Dataset excerpts:
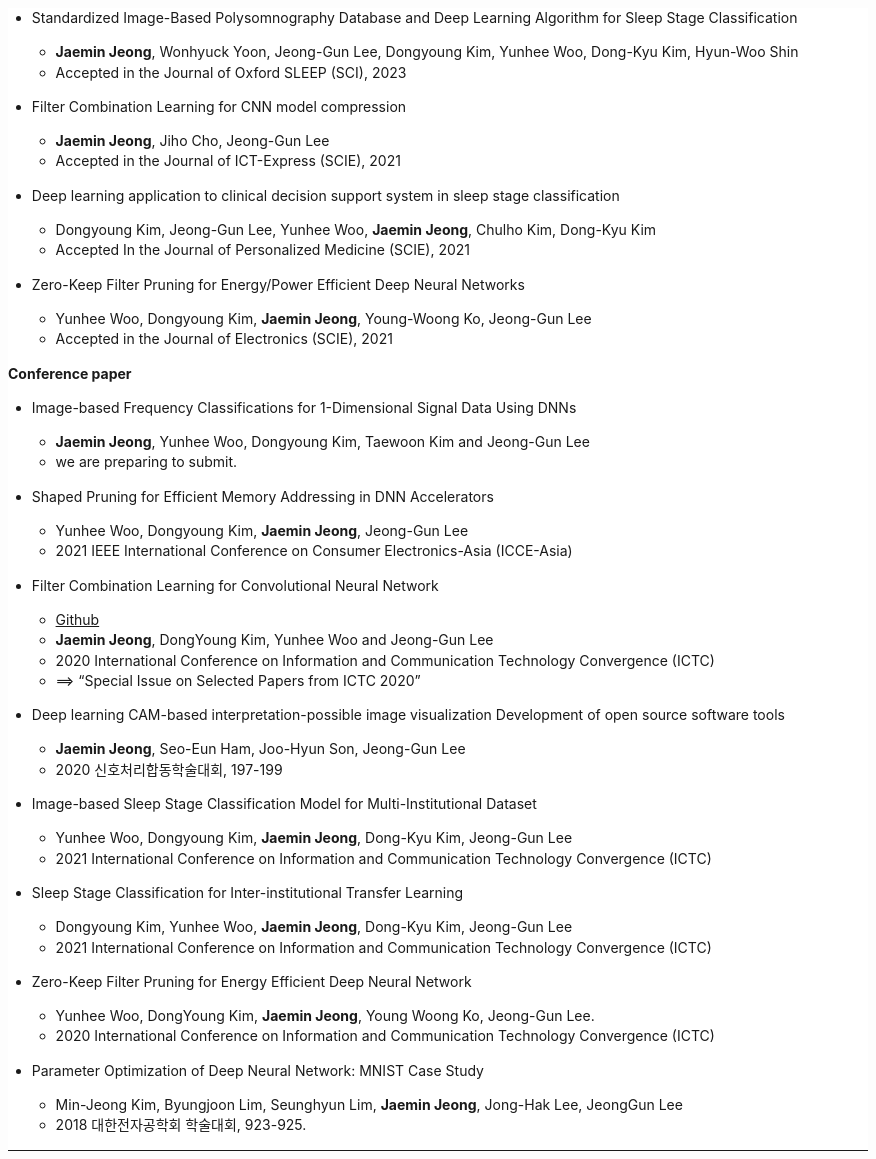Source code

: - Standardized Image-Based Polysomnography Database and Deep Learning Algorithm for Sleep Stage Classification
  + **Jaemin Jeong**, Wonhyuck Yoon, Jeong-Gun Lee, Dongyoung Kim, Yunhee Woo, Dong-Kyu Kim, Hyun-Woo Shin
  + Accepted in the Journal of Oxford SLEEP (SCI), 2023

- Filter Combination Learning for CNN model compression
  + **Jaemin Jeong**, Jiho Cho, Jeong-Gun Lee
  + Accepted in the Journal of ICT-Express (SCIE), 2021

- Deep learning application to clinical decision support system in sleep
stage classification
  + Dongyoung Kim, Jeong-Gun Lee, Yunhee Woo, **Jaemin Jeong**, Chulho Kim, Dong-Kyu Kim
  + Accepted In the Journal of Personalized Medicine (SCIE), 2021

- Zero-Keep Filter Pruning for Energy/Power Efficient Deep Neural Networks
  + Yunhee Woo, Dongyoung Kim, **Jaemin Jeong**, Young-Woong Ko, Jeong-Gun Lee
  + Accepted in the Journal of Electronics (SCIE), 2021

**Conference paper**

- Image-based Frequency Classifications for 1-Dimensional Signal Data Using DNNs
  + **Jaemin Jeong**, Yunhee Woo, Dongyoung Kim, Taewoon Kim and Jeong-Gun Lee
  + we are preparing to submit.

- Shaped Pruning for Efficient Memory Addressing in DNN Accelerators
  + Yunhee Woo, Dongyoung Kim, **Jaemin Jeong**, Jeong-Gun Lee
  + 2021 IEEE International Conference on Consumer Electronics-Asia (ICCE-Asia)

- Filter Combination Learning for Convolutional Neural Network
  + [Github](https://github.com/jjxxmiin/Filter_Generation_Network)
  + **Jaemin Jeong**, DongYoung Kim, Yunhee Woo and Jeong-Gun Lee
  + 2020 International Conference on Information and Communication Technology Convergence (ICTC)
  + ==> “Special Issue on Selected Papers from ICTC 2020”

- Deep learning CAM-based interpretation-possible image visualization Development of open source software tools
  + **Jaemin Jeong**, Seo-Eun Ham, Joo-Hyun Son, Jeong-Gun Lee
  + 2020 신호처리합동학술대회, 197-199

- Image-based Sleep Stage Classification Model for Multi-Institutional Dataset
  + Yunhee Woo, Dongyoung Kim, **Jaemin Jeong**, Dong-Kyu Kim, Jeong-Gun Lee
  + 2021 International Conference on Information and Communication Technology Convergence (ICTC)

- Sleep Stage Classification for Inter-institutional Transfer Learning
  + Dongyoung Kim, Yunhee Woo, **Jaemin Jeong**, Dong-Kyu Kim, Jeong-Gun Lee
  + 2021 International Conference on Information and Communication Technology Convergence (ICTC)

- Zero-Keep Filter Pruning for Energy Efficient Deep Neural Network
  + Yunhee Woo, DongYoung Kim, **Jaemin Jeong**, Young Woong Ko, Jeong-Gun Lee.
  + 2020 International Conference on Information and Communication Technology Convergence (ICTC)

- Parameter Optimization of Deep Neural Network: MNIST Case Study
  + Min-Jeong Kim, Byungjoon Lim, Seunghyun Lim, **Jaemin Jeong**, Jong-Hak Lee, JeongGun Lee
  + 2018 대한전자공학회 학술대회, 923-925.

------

> [WHAT IS NEEDED]:
Can you turn every line of the records above into a numbered list, leaving out the blank lines and the pictures?

> [RESPONSE TO THIS TASK]:
1. Source code
2. : - Standardized Image-Based Polysomnography Database and Deep Learning Algorithm for Sleep Stage Classification
3.   + **Jaemin Jeong**, Wonhyuck Yoon, Jeong-Gun Lee, Dongyoung Kim, Yunhee Woo, Dong-Kyu Kim, Hyun-Woo Shin
4.   + Accepted in the Journal of Oxford SLEEP (SCI), 2023
5. - Filter Combination Learning for CNN model compression
6.   + **Jaemin Jeong**, Jiho Cho, Jeong-Gun Lee
7.   + Accepted in the Journal of ICT-Express (SCIE), 2021
8. - Deep learning application to clinical decision support system in sleep
9. stage classification
10.   + Dongyoung Kim, Jeong-Gun Lee, Yunhee Woo, **Jaemin Jeong**, Chulho Kim, Dong-Kyu Kim
11.   + Accepted In the Journal of Personalized Medicine (SCIE), 2021
12. - Zero-Keep Filter Pruning for Energy/Power Efficient Deep Neural Networks
13.   + Yunhee Woo, Dongyoung Kim, **Jaemin Jeong**, Young-Woong Ko, Jeong-Gun Lee
14.   + Accepted in the Journal of Electronics (SCIE), 2021
15. **Conference paper**
16. - Image-based Frequency Classifications for 1-Dimensional Signal Data Using DNNs
17.   + **Jaemin Jeong**, Yunhee Woo, Dongyoung Kim, Taewoon Kim and Jeong-Gun Lee
18.   + we are preparing to submit.
19. - Shaped Pruning for Efficient Memory Addressing in DNN Accelerators
20.   + Yunhee Woo, Dongyoung Kim, **Jaemin Jeong**, Jeong-Gun Lee
21.   + 2021 IEEE International Conference on Consumer Electronics-Asia (ICCE-Asia)
22. - Filter Combination Learning for Convolutional Neural Network
23.   + [Github](https://github.com/jjxxmiin/Filter_Generation_Network)
24.   + **Jaemin Jeong**, DongYoung Kim, Yunhee Woo and Jeong-Gun Lee
25.   + 2020 International Conference on Information and Communication Technology Convergence (ICTC)
26.   + ==> “Special Issue on Selected Papers from ICTC 2020”
27. - Deep learning CAM-based interpretation-possible image visualization Development of open source software tools
28.   + **Jaemin Jeong**, Seo-Eun Ham, Joo-Hyun Son, Jeong-Gun Lee
29.   + 2020 신호처리합동학술대회, 197-199
30. - Image-based Sleep Stage Classification Model for Multi-Institutional Dataset
31.   + Yunhee Woo, Dongyoung Kim, **Jaemin Jeong**, Dong-Kyu Kim, Jeong-Gun Lee
32.   + 2021 International Conference on Information and Communication Technology Convergence (ICTC)
33. - Sleep Stage Classification for Inter-institutional Transfer Learning
34.   + Dongyoung Kim, Yunhee Woo, **Jaemin Jeong**, Dong-Kyu Kim, Jeong-Gun Lee
35.   + 2021 International Conference on Information and Communication Technology Convergence (ICTC)
36. - Zero-Keep Filter Pruning for Energy Efficient Deep Neural Network
37.   + Yunhee Woo, DongYoung Kim, **Jaemin Jeong**, Young Woong Ko, Jeong-Gun Lee.
38.   + 2020 International Conference on Information and Communication Technology Convergence (ICTC)
39. - Parameter Optimization of Deep Neural Network: MNIST Case Study
40.   + Min-Jeong Kim, Byungjoon Lim, Seunghyun Lim, **Jaemin Jeong**, Jong-Hak Lee, JeongGun Lee
41.   + 2018 대한전자공학회 학술대회, 923-925.
42. ------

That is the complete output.